Chamada de "esteira transportadora do Atlântico", esta corrente oferece permanentemente águas quentes e, assim, maiores temperaturas ao leste norte-americano e à Europa setentrional. Isso explica porque a temperatura da Grã-Bretanha é relativamente temperada apesar de estar na mesma latitude que a fria Labrador, no leste do Canadá. Se essa esteira transportadora atlântica diminuir haverá menos água quente para as regiões setentrionais, o que reduziria a temperatura, tal como ocorreu durante e "pequena era glacial". O aquecimento do planeta está dissolvendo os gelos árticos, o que, além de aumentar a massa de água fria que se dirige ao oceano Atlântico setentrional, pode reduzir a esteira transportadora, disse Schmitt em uma entrevista. "Paradoxalmente, um aumento da temperatura mundial colocaria o norte da Europa no congelador", acrescentou.
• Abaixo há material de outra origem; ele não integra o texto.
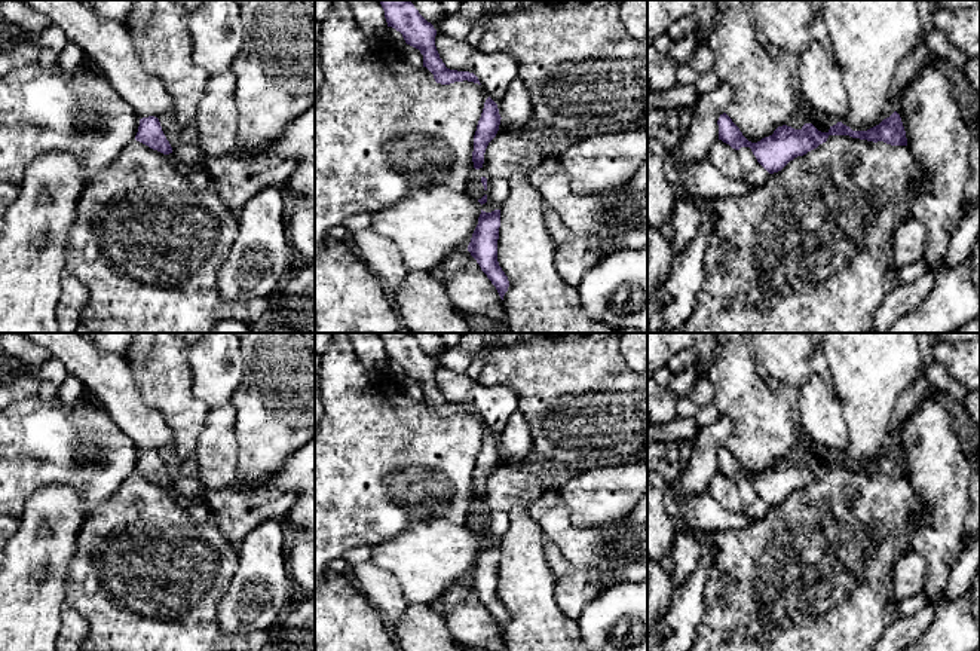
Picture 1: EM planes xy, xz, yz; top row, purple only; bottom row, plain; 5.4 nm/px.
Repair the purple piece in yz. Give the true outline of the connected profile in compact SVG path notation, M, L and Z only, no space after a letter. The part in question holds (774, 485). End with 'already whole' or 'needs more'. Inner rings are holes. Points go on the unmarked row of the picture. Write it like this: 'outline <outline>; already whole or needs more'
outline M897 444L867 464L852 464L842 455L830 459L827 465L818 464L812 456L805 456L800 462L783 458L772 468L757 476L748 474L726 446L720 447L717 458L719 473L735 483L750 480L757 495L769 507L781 504L794 490L817 482L830 468L849 468L873 476L883 474L891 479L907 479L906 464Z; already whole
Para compreender o fenômeno, o Pentágono perguntou aos cientistas - não identificados no artigo publicado pela Fortune - o que aconteceria se a esteira transportadora começasse a falhar em 2010. Nesse período, responderam, a temperatura média cairia 3,5 graus na Europa e 2,8 graus na América do Norte. Secas maciças afetariam regiões agrícolas-chave. A média de chuvas na Europa setentrional diminuirá em quase 30% e o clima dessa região se assemelhará ao da Sibéria. Por outro lado, tempestades violentas, grandes inundações e secas obrigariam 400 milhões de pessoas a abandonarem regiões que se tornariam inabitáveis, acrescenta o relatório. A redução da produtividade agrícola européia terá um enorme impacto na segurança alimentar mundial, disse Lester Brown, da ONG Earth Policy Institute.

"O clima quente e os bons solos da França permitem a esse país produzir mais cereais do que todo o Canadá", mas, com os modelos desenvolvidos pelos cientistas contratados pelo Pentágono, isso mudaria drasticamente. a produção mundial de grãos já está em queda, e uma grande mudança climática seria desastrosa, disse Brown à IPS. "Isso desestabilizaria os países e a economia mundial", afirmou. assim, não foi surpresa, o fato de o relatório do Pentágono apresentar um futuro cheio de conflitos em torno de recursos minguantes. Além disso, adverte que o clima nos Estados Unidos também mudará, afetando a economia.

O principal desafio de Washington será conter os refugiados ambientais que procurarão, desesperados, melhores condições de vida no país norte-americano, para o que o relatório recomenda ao governo fortificar as fronteiras. As migrações também afetarão a Europa, pois os habitantes do norte do continente se dirigirão ao sul, igual às ondas de pessoas originárias da África setentrional. A seca e a desertificação já estão gerando refugiados ambientais, disse Brown. Barcos carregados de africanos tentam desembarcar na Itália, Grécia, França e Espanha, e desesperados haitianos procuram chegar aos Estados Unidos. "Temos grandes desafios no futuro, mesmo sem uma mudança climática abrupta", concluiu Brown. (IPS/Envolverde).